- **PROBLEM STATEMENT**
Your answer should repeat every line of the records below in which the word "Захарова" appears.

##### MATERIAL SHOWN

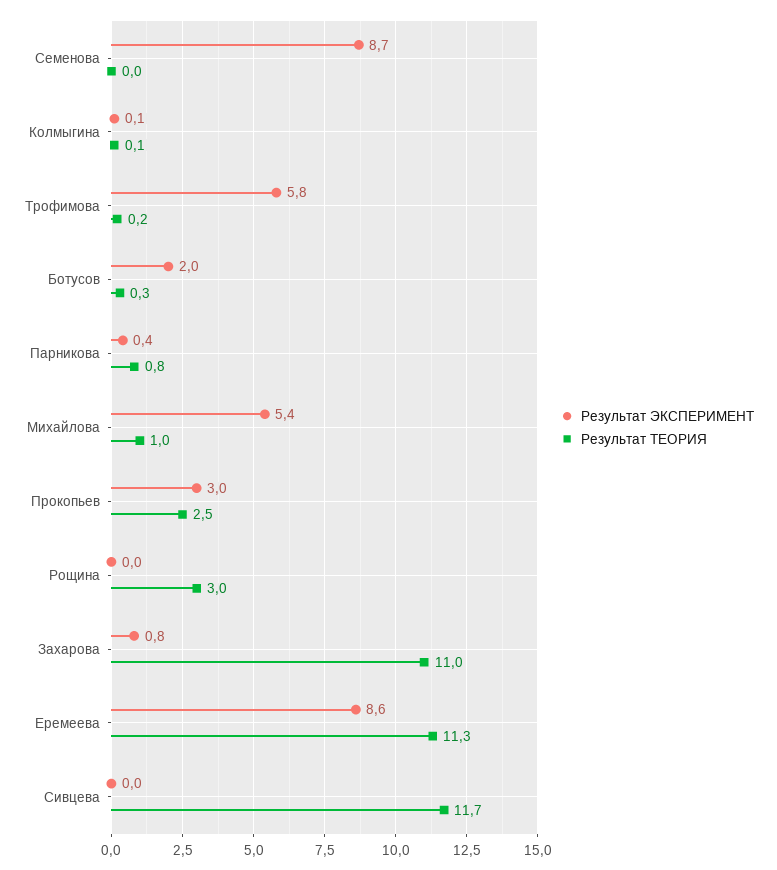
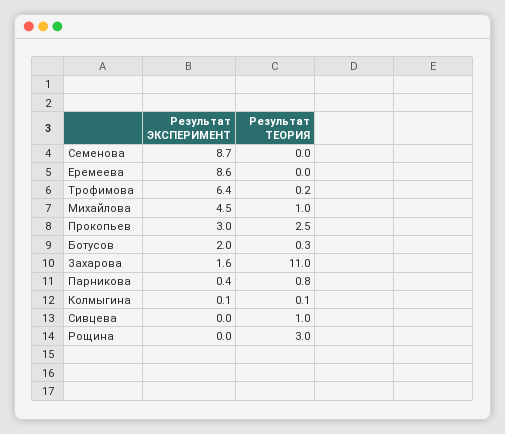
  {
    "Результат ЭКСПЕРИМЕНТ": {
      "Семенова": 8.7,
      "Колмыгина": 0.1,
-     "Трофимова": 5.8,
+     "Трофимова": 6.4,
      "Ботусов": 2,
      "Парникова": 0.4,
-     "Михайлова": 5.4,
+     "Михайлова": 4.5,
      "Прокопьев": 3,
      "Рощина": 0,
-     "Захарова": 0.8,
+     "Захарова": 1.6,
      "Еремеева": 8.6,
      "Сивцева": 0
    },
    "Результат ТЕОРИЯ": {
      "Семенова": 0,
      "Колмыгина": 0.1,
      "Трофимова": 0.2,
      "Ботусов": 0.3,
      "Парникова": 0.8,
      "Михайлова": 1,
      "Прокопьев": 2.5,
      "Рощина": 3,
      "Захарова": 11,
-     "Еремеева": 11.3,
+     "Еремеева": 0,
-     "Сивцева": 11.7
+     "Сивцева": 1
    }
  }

##########
##### MATERIAL SHOWN

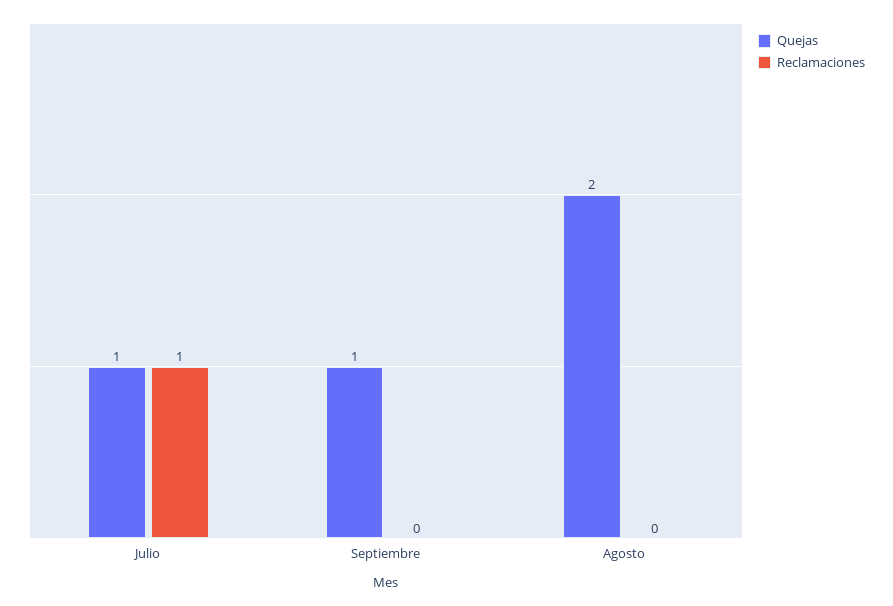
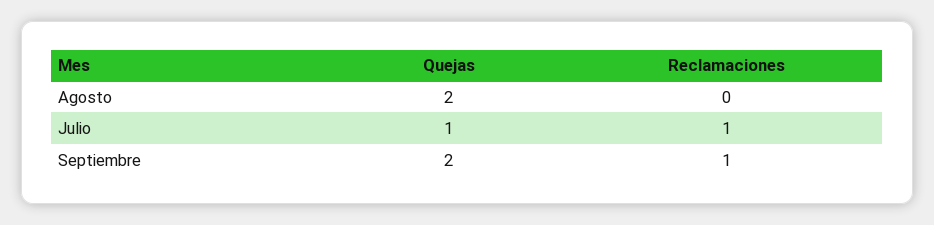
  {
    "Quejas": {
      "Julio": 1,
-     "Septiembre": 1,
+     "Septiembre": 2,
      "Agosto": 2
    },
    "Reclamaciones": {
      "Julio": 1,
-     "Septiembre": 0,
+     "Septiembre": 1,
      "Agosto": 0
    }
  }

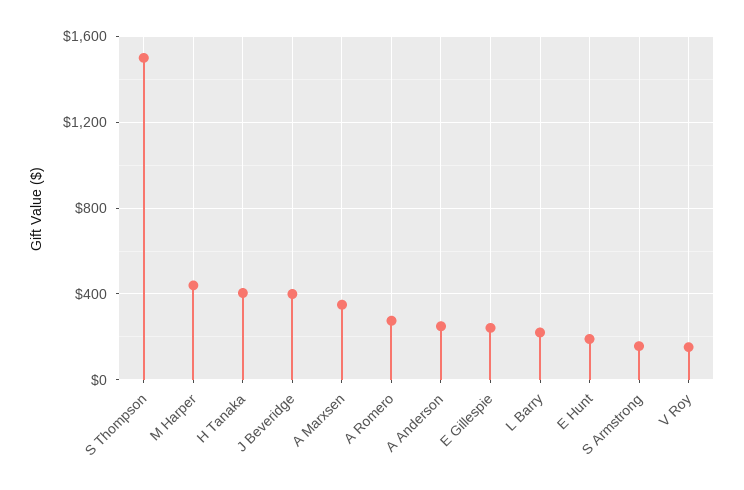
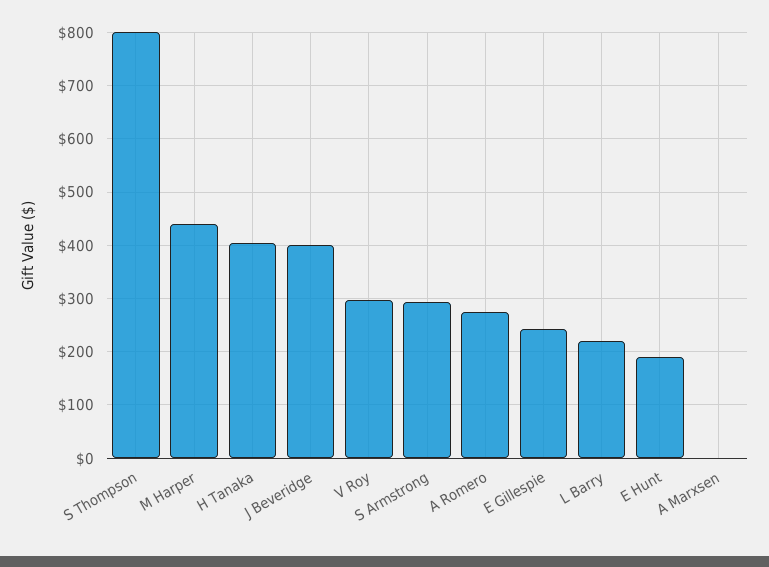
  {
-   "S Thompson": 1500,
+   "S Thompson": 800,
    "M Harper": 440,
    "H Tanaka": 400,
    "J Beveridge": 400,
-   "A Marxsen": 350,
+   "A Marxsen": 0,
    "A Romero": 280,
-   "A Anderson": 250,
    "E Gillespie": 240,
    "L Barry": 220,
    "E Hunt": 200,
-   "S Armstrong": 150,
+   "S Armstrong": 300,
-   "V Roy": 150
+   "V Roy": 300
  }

##########
##### MATERIAL SHOWN

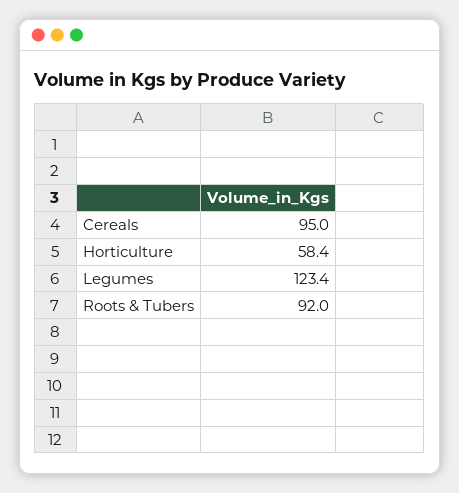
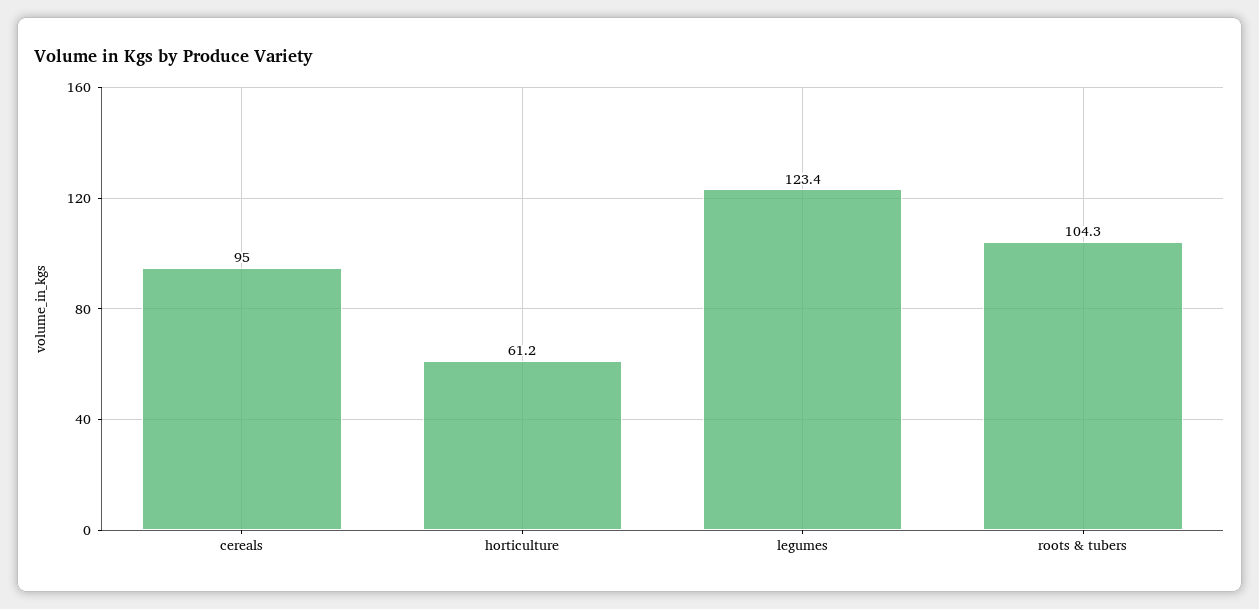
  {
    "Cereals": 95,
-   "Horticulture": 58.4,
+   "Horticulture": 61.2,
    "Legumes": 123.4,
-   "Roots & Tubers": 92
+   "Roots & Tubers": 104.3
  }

##########

- **ANSWER SECTION**
-     "Захарова": 0.8,
+     "Захарова": 1.6,
      "Захарова": 11,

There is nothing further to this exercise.